** EXTRACT TO READ follows **

-1

I've been reading how to improve code in R taking a look a some of the answers here and also reading a bit of the R inferno document. Now I have this problem and the loop I created seems to be taking forever (15 hours and counting).

k <- NROW(unique(df$EndStation.Id))
l <- NROW(unique(df$StartStation.Id))
m1 <- as.matrix(df[,c("Duration","StartStation.Id","EndStation.Id")])
g <- function(m){
    for (i in 1:l){
        for (j in 1:k){
            duration <- m[(m[,2]==i & m[,3]==j),1]
            if (NROW(duration)<=1) {
                m[(m[,2]==i & m[,3]==j),1] <- NA
                next
        }
        duration <- duration/median(duration)
        m[(m[,2]==i & m[,3]==j),1] <-  duration
        }
    }
return(m)
}

answer <- g(m1)

The number of Stations (Start and End) is both 750 and the duration vector size can vary a lot from 1 or 2 to 80. Is this loop improbable or should I give up and try to get access to a faster computer.

Best regards, Fernando

  • 2
    Welcome to StackOverflow! Please read up on [how to ask a good question](https://stackoverflow.com/help/how-to-ask) and make your example [reproducible](http://stackoverflow.com/questions/5963269/how-to-make-a-great-r-reproducible-example). – Thomas K Jun 17 '17 at 10:16
  • Your loop runs 750x750 times, but you are using vector operations not scalar. – Marichyasana Jun 17 '17 at 10:29

2 Answers2

0

The code is a bit hard to read, but I think this is what you want to do:

library(data.table)
## generate a data table
dt <- setDT(df[,c("Duration","StartStation.Id","EndStation.Id")])

** End of EXTRACT TO READ **

WRITTEN TASK 1 ::
In the R loop question, how long has the poster's loop been running?

** DATA TO PROCESS follows **

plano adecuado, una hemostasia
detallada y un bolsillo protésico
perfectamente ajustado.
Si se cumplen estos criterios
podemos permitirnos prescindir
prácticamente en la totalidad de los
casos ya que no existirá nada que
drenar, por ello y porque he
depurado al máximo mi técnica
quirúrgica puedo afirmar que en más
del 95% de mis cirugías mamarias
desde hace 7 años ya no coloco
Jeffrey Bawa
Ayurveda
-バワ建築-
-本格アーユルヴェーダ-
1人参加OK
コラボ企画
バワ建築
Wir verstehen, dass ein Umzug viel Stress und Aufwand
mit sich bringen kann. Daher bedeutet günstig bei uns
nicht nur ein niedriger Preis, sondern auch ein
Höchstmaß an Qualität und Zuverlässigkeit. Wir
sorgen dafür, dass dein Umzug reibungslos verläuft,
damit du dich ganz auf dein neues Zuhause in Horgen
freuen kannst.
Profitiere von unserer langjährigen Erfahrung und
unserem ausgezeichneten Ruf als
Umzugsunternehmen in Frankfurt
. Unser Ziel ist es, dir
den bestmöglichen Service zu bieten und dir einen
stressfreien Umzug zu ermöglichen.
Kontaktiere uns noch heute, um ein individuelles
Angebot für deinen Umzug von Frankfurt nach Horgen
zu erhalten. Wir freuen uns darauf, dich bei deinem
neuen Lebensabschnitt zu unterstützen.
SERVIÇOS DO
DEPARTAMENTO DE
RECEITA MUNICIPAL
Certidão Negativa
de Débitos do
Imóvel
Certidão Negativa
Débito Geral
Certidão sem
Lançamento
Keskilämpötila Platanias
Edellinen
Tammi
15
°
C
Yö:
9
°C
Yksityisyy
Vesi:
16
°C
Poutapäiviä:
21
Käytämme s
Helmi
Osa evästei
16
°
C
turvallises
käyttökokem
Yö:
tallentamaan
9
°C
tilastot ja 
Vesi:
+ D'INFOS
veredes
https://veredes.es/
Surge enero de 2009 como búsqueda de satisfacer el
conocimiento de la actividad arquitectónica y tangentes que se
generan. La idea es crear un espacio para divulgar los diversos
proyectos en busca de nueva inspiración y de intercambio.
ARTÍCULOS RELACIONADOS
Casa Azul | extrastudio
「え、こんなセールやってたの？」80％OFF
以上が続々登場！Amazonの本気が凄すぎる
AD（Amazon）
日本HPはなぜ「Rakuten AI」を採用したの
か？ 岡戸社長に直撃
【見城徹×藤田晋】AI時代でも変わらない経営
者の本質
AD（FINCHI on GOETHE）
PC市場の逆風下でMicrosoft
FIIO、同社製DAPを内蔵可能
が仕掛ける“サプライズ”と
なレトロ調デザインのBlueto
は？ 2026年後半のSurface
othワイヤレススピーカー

** End of DATA TO PROCESS **

WRITTEN TASK 2 ::
Return every line of the entries in Block 1 verbatim, in their original order.

YOUR SOLUTION 1 ::
15 hours and counting.

YOUR SOLUTION 2 ::
plano adecuado, una hemostasia
detallada y un bolsillo protésico
perfectamente ajustado.
Si se cumplen estos criterios
podemos permitirnos prescindir
prácticamente en la totalidad de los
casos ya que no existirá nada que
drenar, por ello y porque he
depurado al máximo mi técnica
quirúrgica puedo afirmar que en más
del 95% de mis cirugías mamarias
desde hace 7 años ya no coloco
Jeffrey Bawa
Ayurveda
-バワ建築-
-本格アーユルヴェーダ-
1人参加OK
コラボ企画
バワ建築
Wir verstehen, dass ein Umzug viel Stress und Aufwand
mit sich bringen kann. Daher bedeutet günstig bei uns
nicht nur ein niedriger Preis, sondern auch ein
Höchstmaß an Qualität und Zuverlässigkeit. Wir
sorgen dafür, dass dein Umzug reibungslos verläuft,
damit du dich ganz auf dein neues Zuhause in Horgen
freuen kannst.
Profitiere von unserer langjährigen Erfahrung und
unserem ausgezeichneten Ruf als
Umzugsunternehmen in Frankfurt
. Unser Ziel ist es, dir
den bestmöglichen Service zu bieten und dir einen
stressfreien Umzug zu ermöglichen.
Kontaktiere uns noch heute, um ein individuelles
Angebot für deinen Umzug von Frankfurt nach Horgen
zu erhalten. Wir freuen uns darauf, dich bei deinem
neuen Lebensabschnitt zu unterstützen.
SERVIÇOS DO
DEPARTAMENTO DE
RECEITA MUNICIPAL
Certidão Negativa
de Débitos do
Imóvel
Certidão Negativa
Débito Geral
Certidão sem
Lançamento
Keskilämpötila Platanias
Edellinen
Tammi
15
°
C
Yö:
9
°C
Yksityisyy
Vesi:
16
°C
Poutapäiviä:
21
Käytämme s
Helmi
Osa evästei
16
°
C
turvallises
käyttökokem
Yö:
tallentamaan
9
°C
tilastot ja 
Vesi:
+ D'INFOS
veredes
https://veredes.es/
Surge enero de 2009 como búsqueda de satisfacer el
conocimiento de la actividad arquitectónica y tangentes que se
generan. La idea es crear un espacio para divulgar los diversos
proyectos en busca de nueva inspiración y de intercambio.
ARTÍCULOS RELACIONADOS
Casa Azul | extrastudio
「え、こんなセールやってたの？」80％OFF
以上が続々登場！Amazonの本気が凄すぎる
AD（Amazon）
日本HPはなぜ「Rakuten AI」を採用したの
か？ 岡戸社長に直撃
【見城徹×藤田晋】AI時代でも変わらない経営
者の本質
AD（FINCHI on GOETHE）
PC市場の逆風下でMicrosoft
FIIO、同社製DAPを内蔵可能
が仕掛ける“サプライズ”と
なレトロ調デザインのBlueto
は？ 2026年後半のSurface
othワイヤレススピーカー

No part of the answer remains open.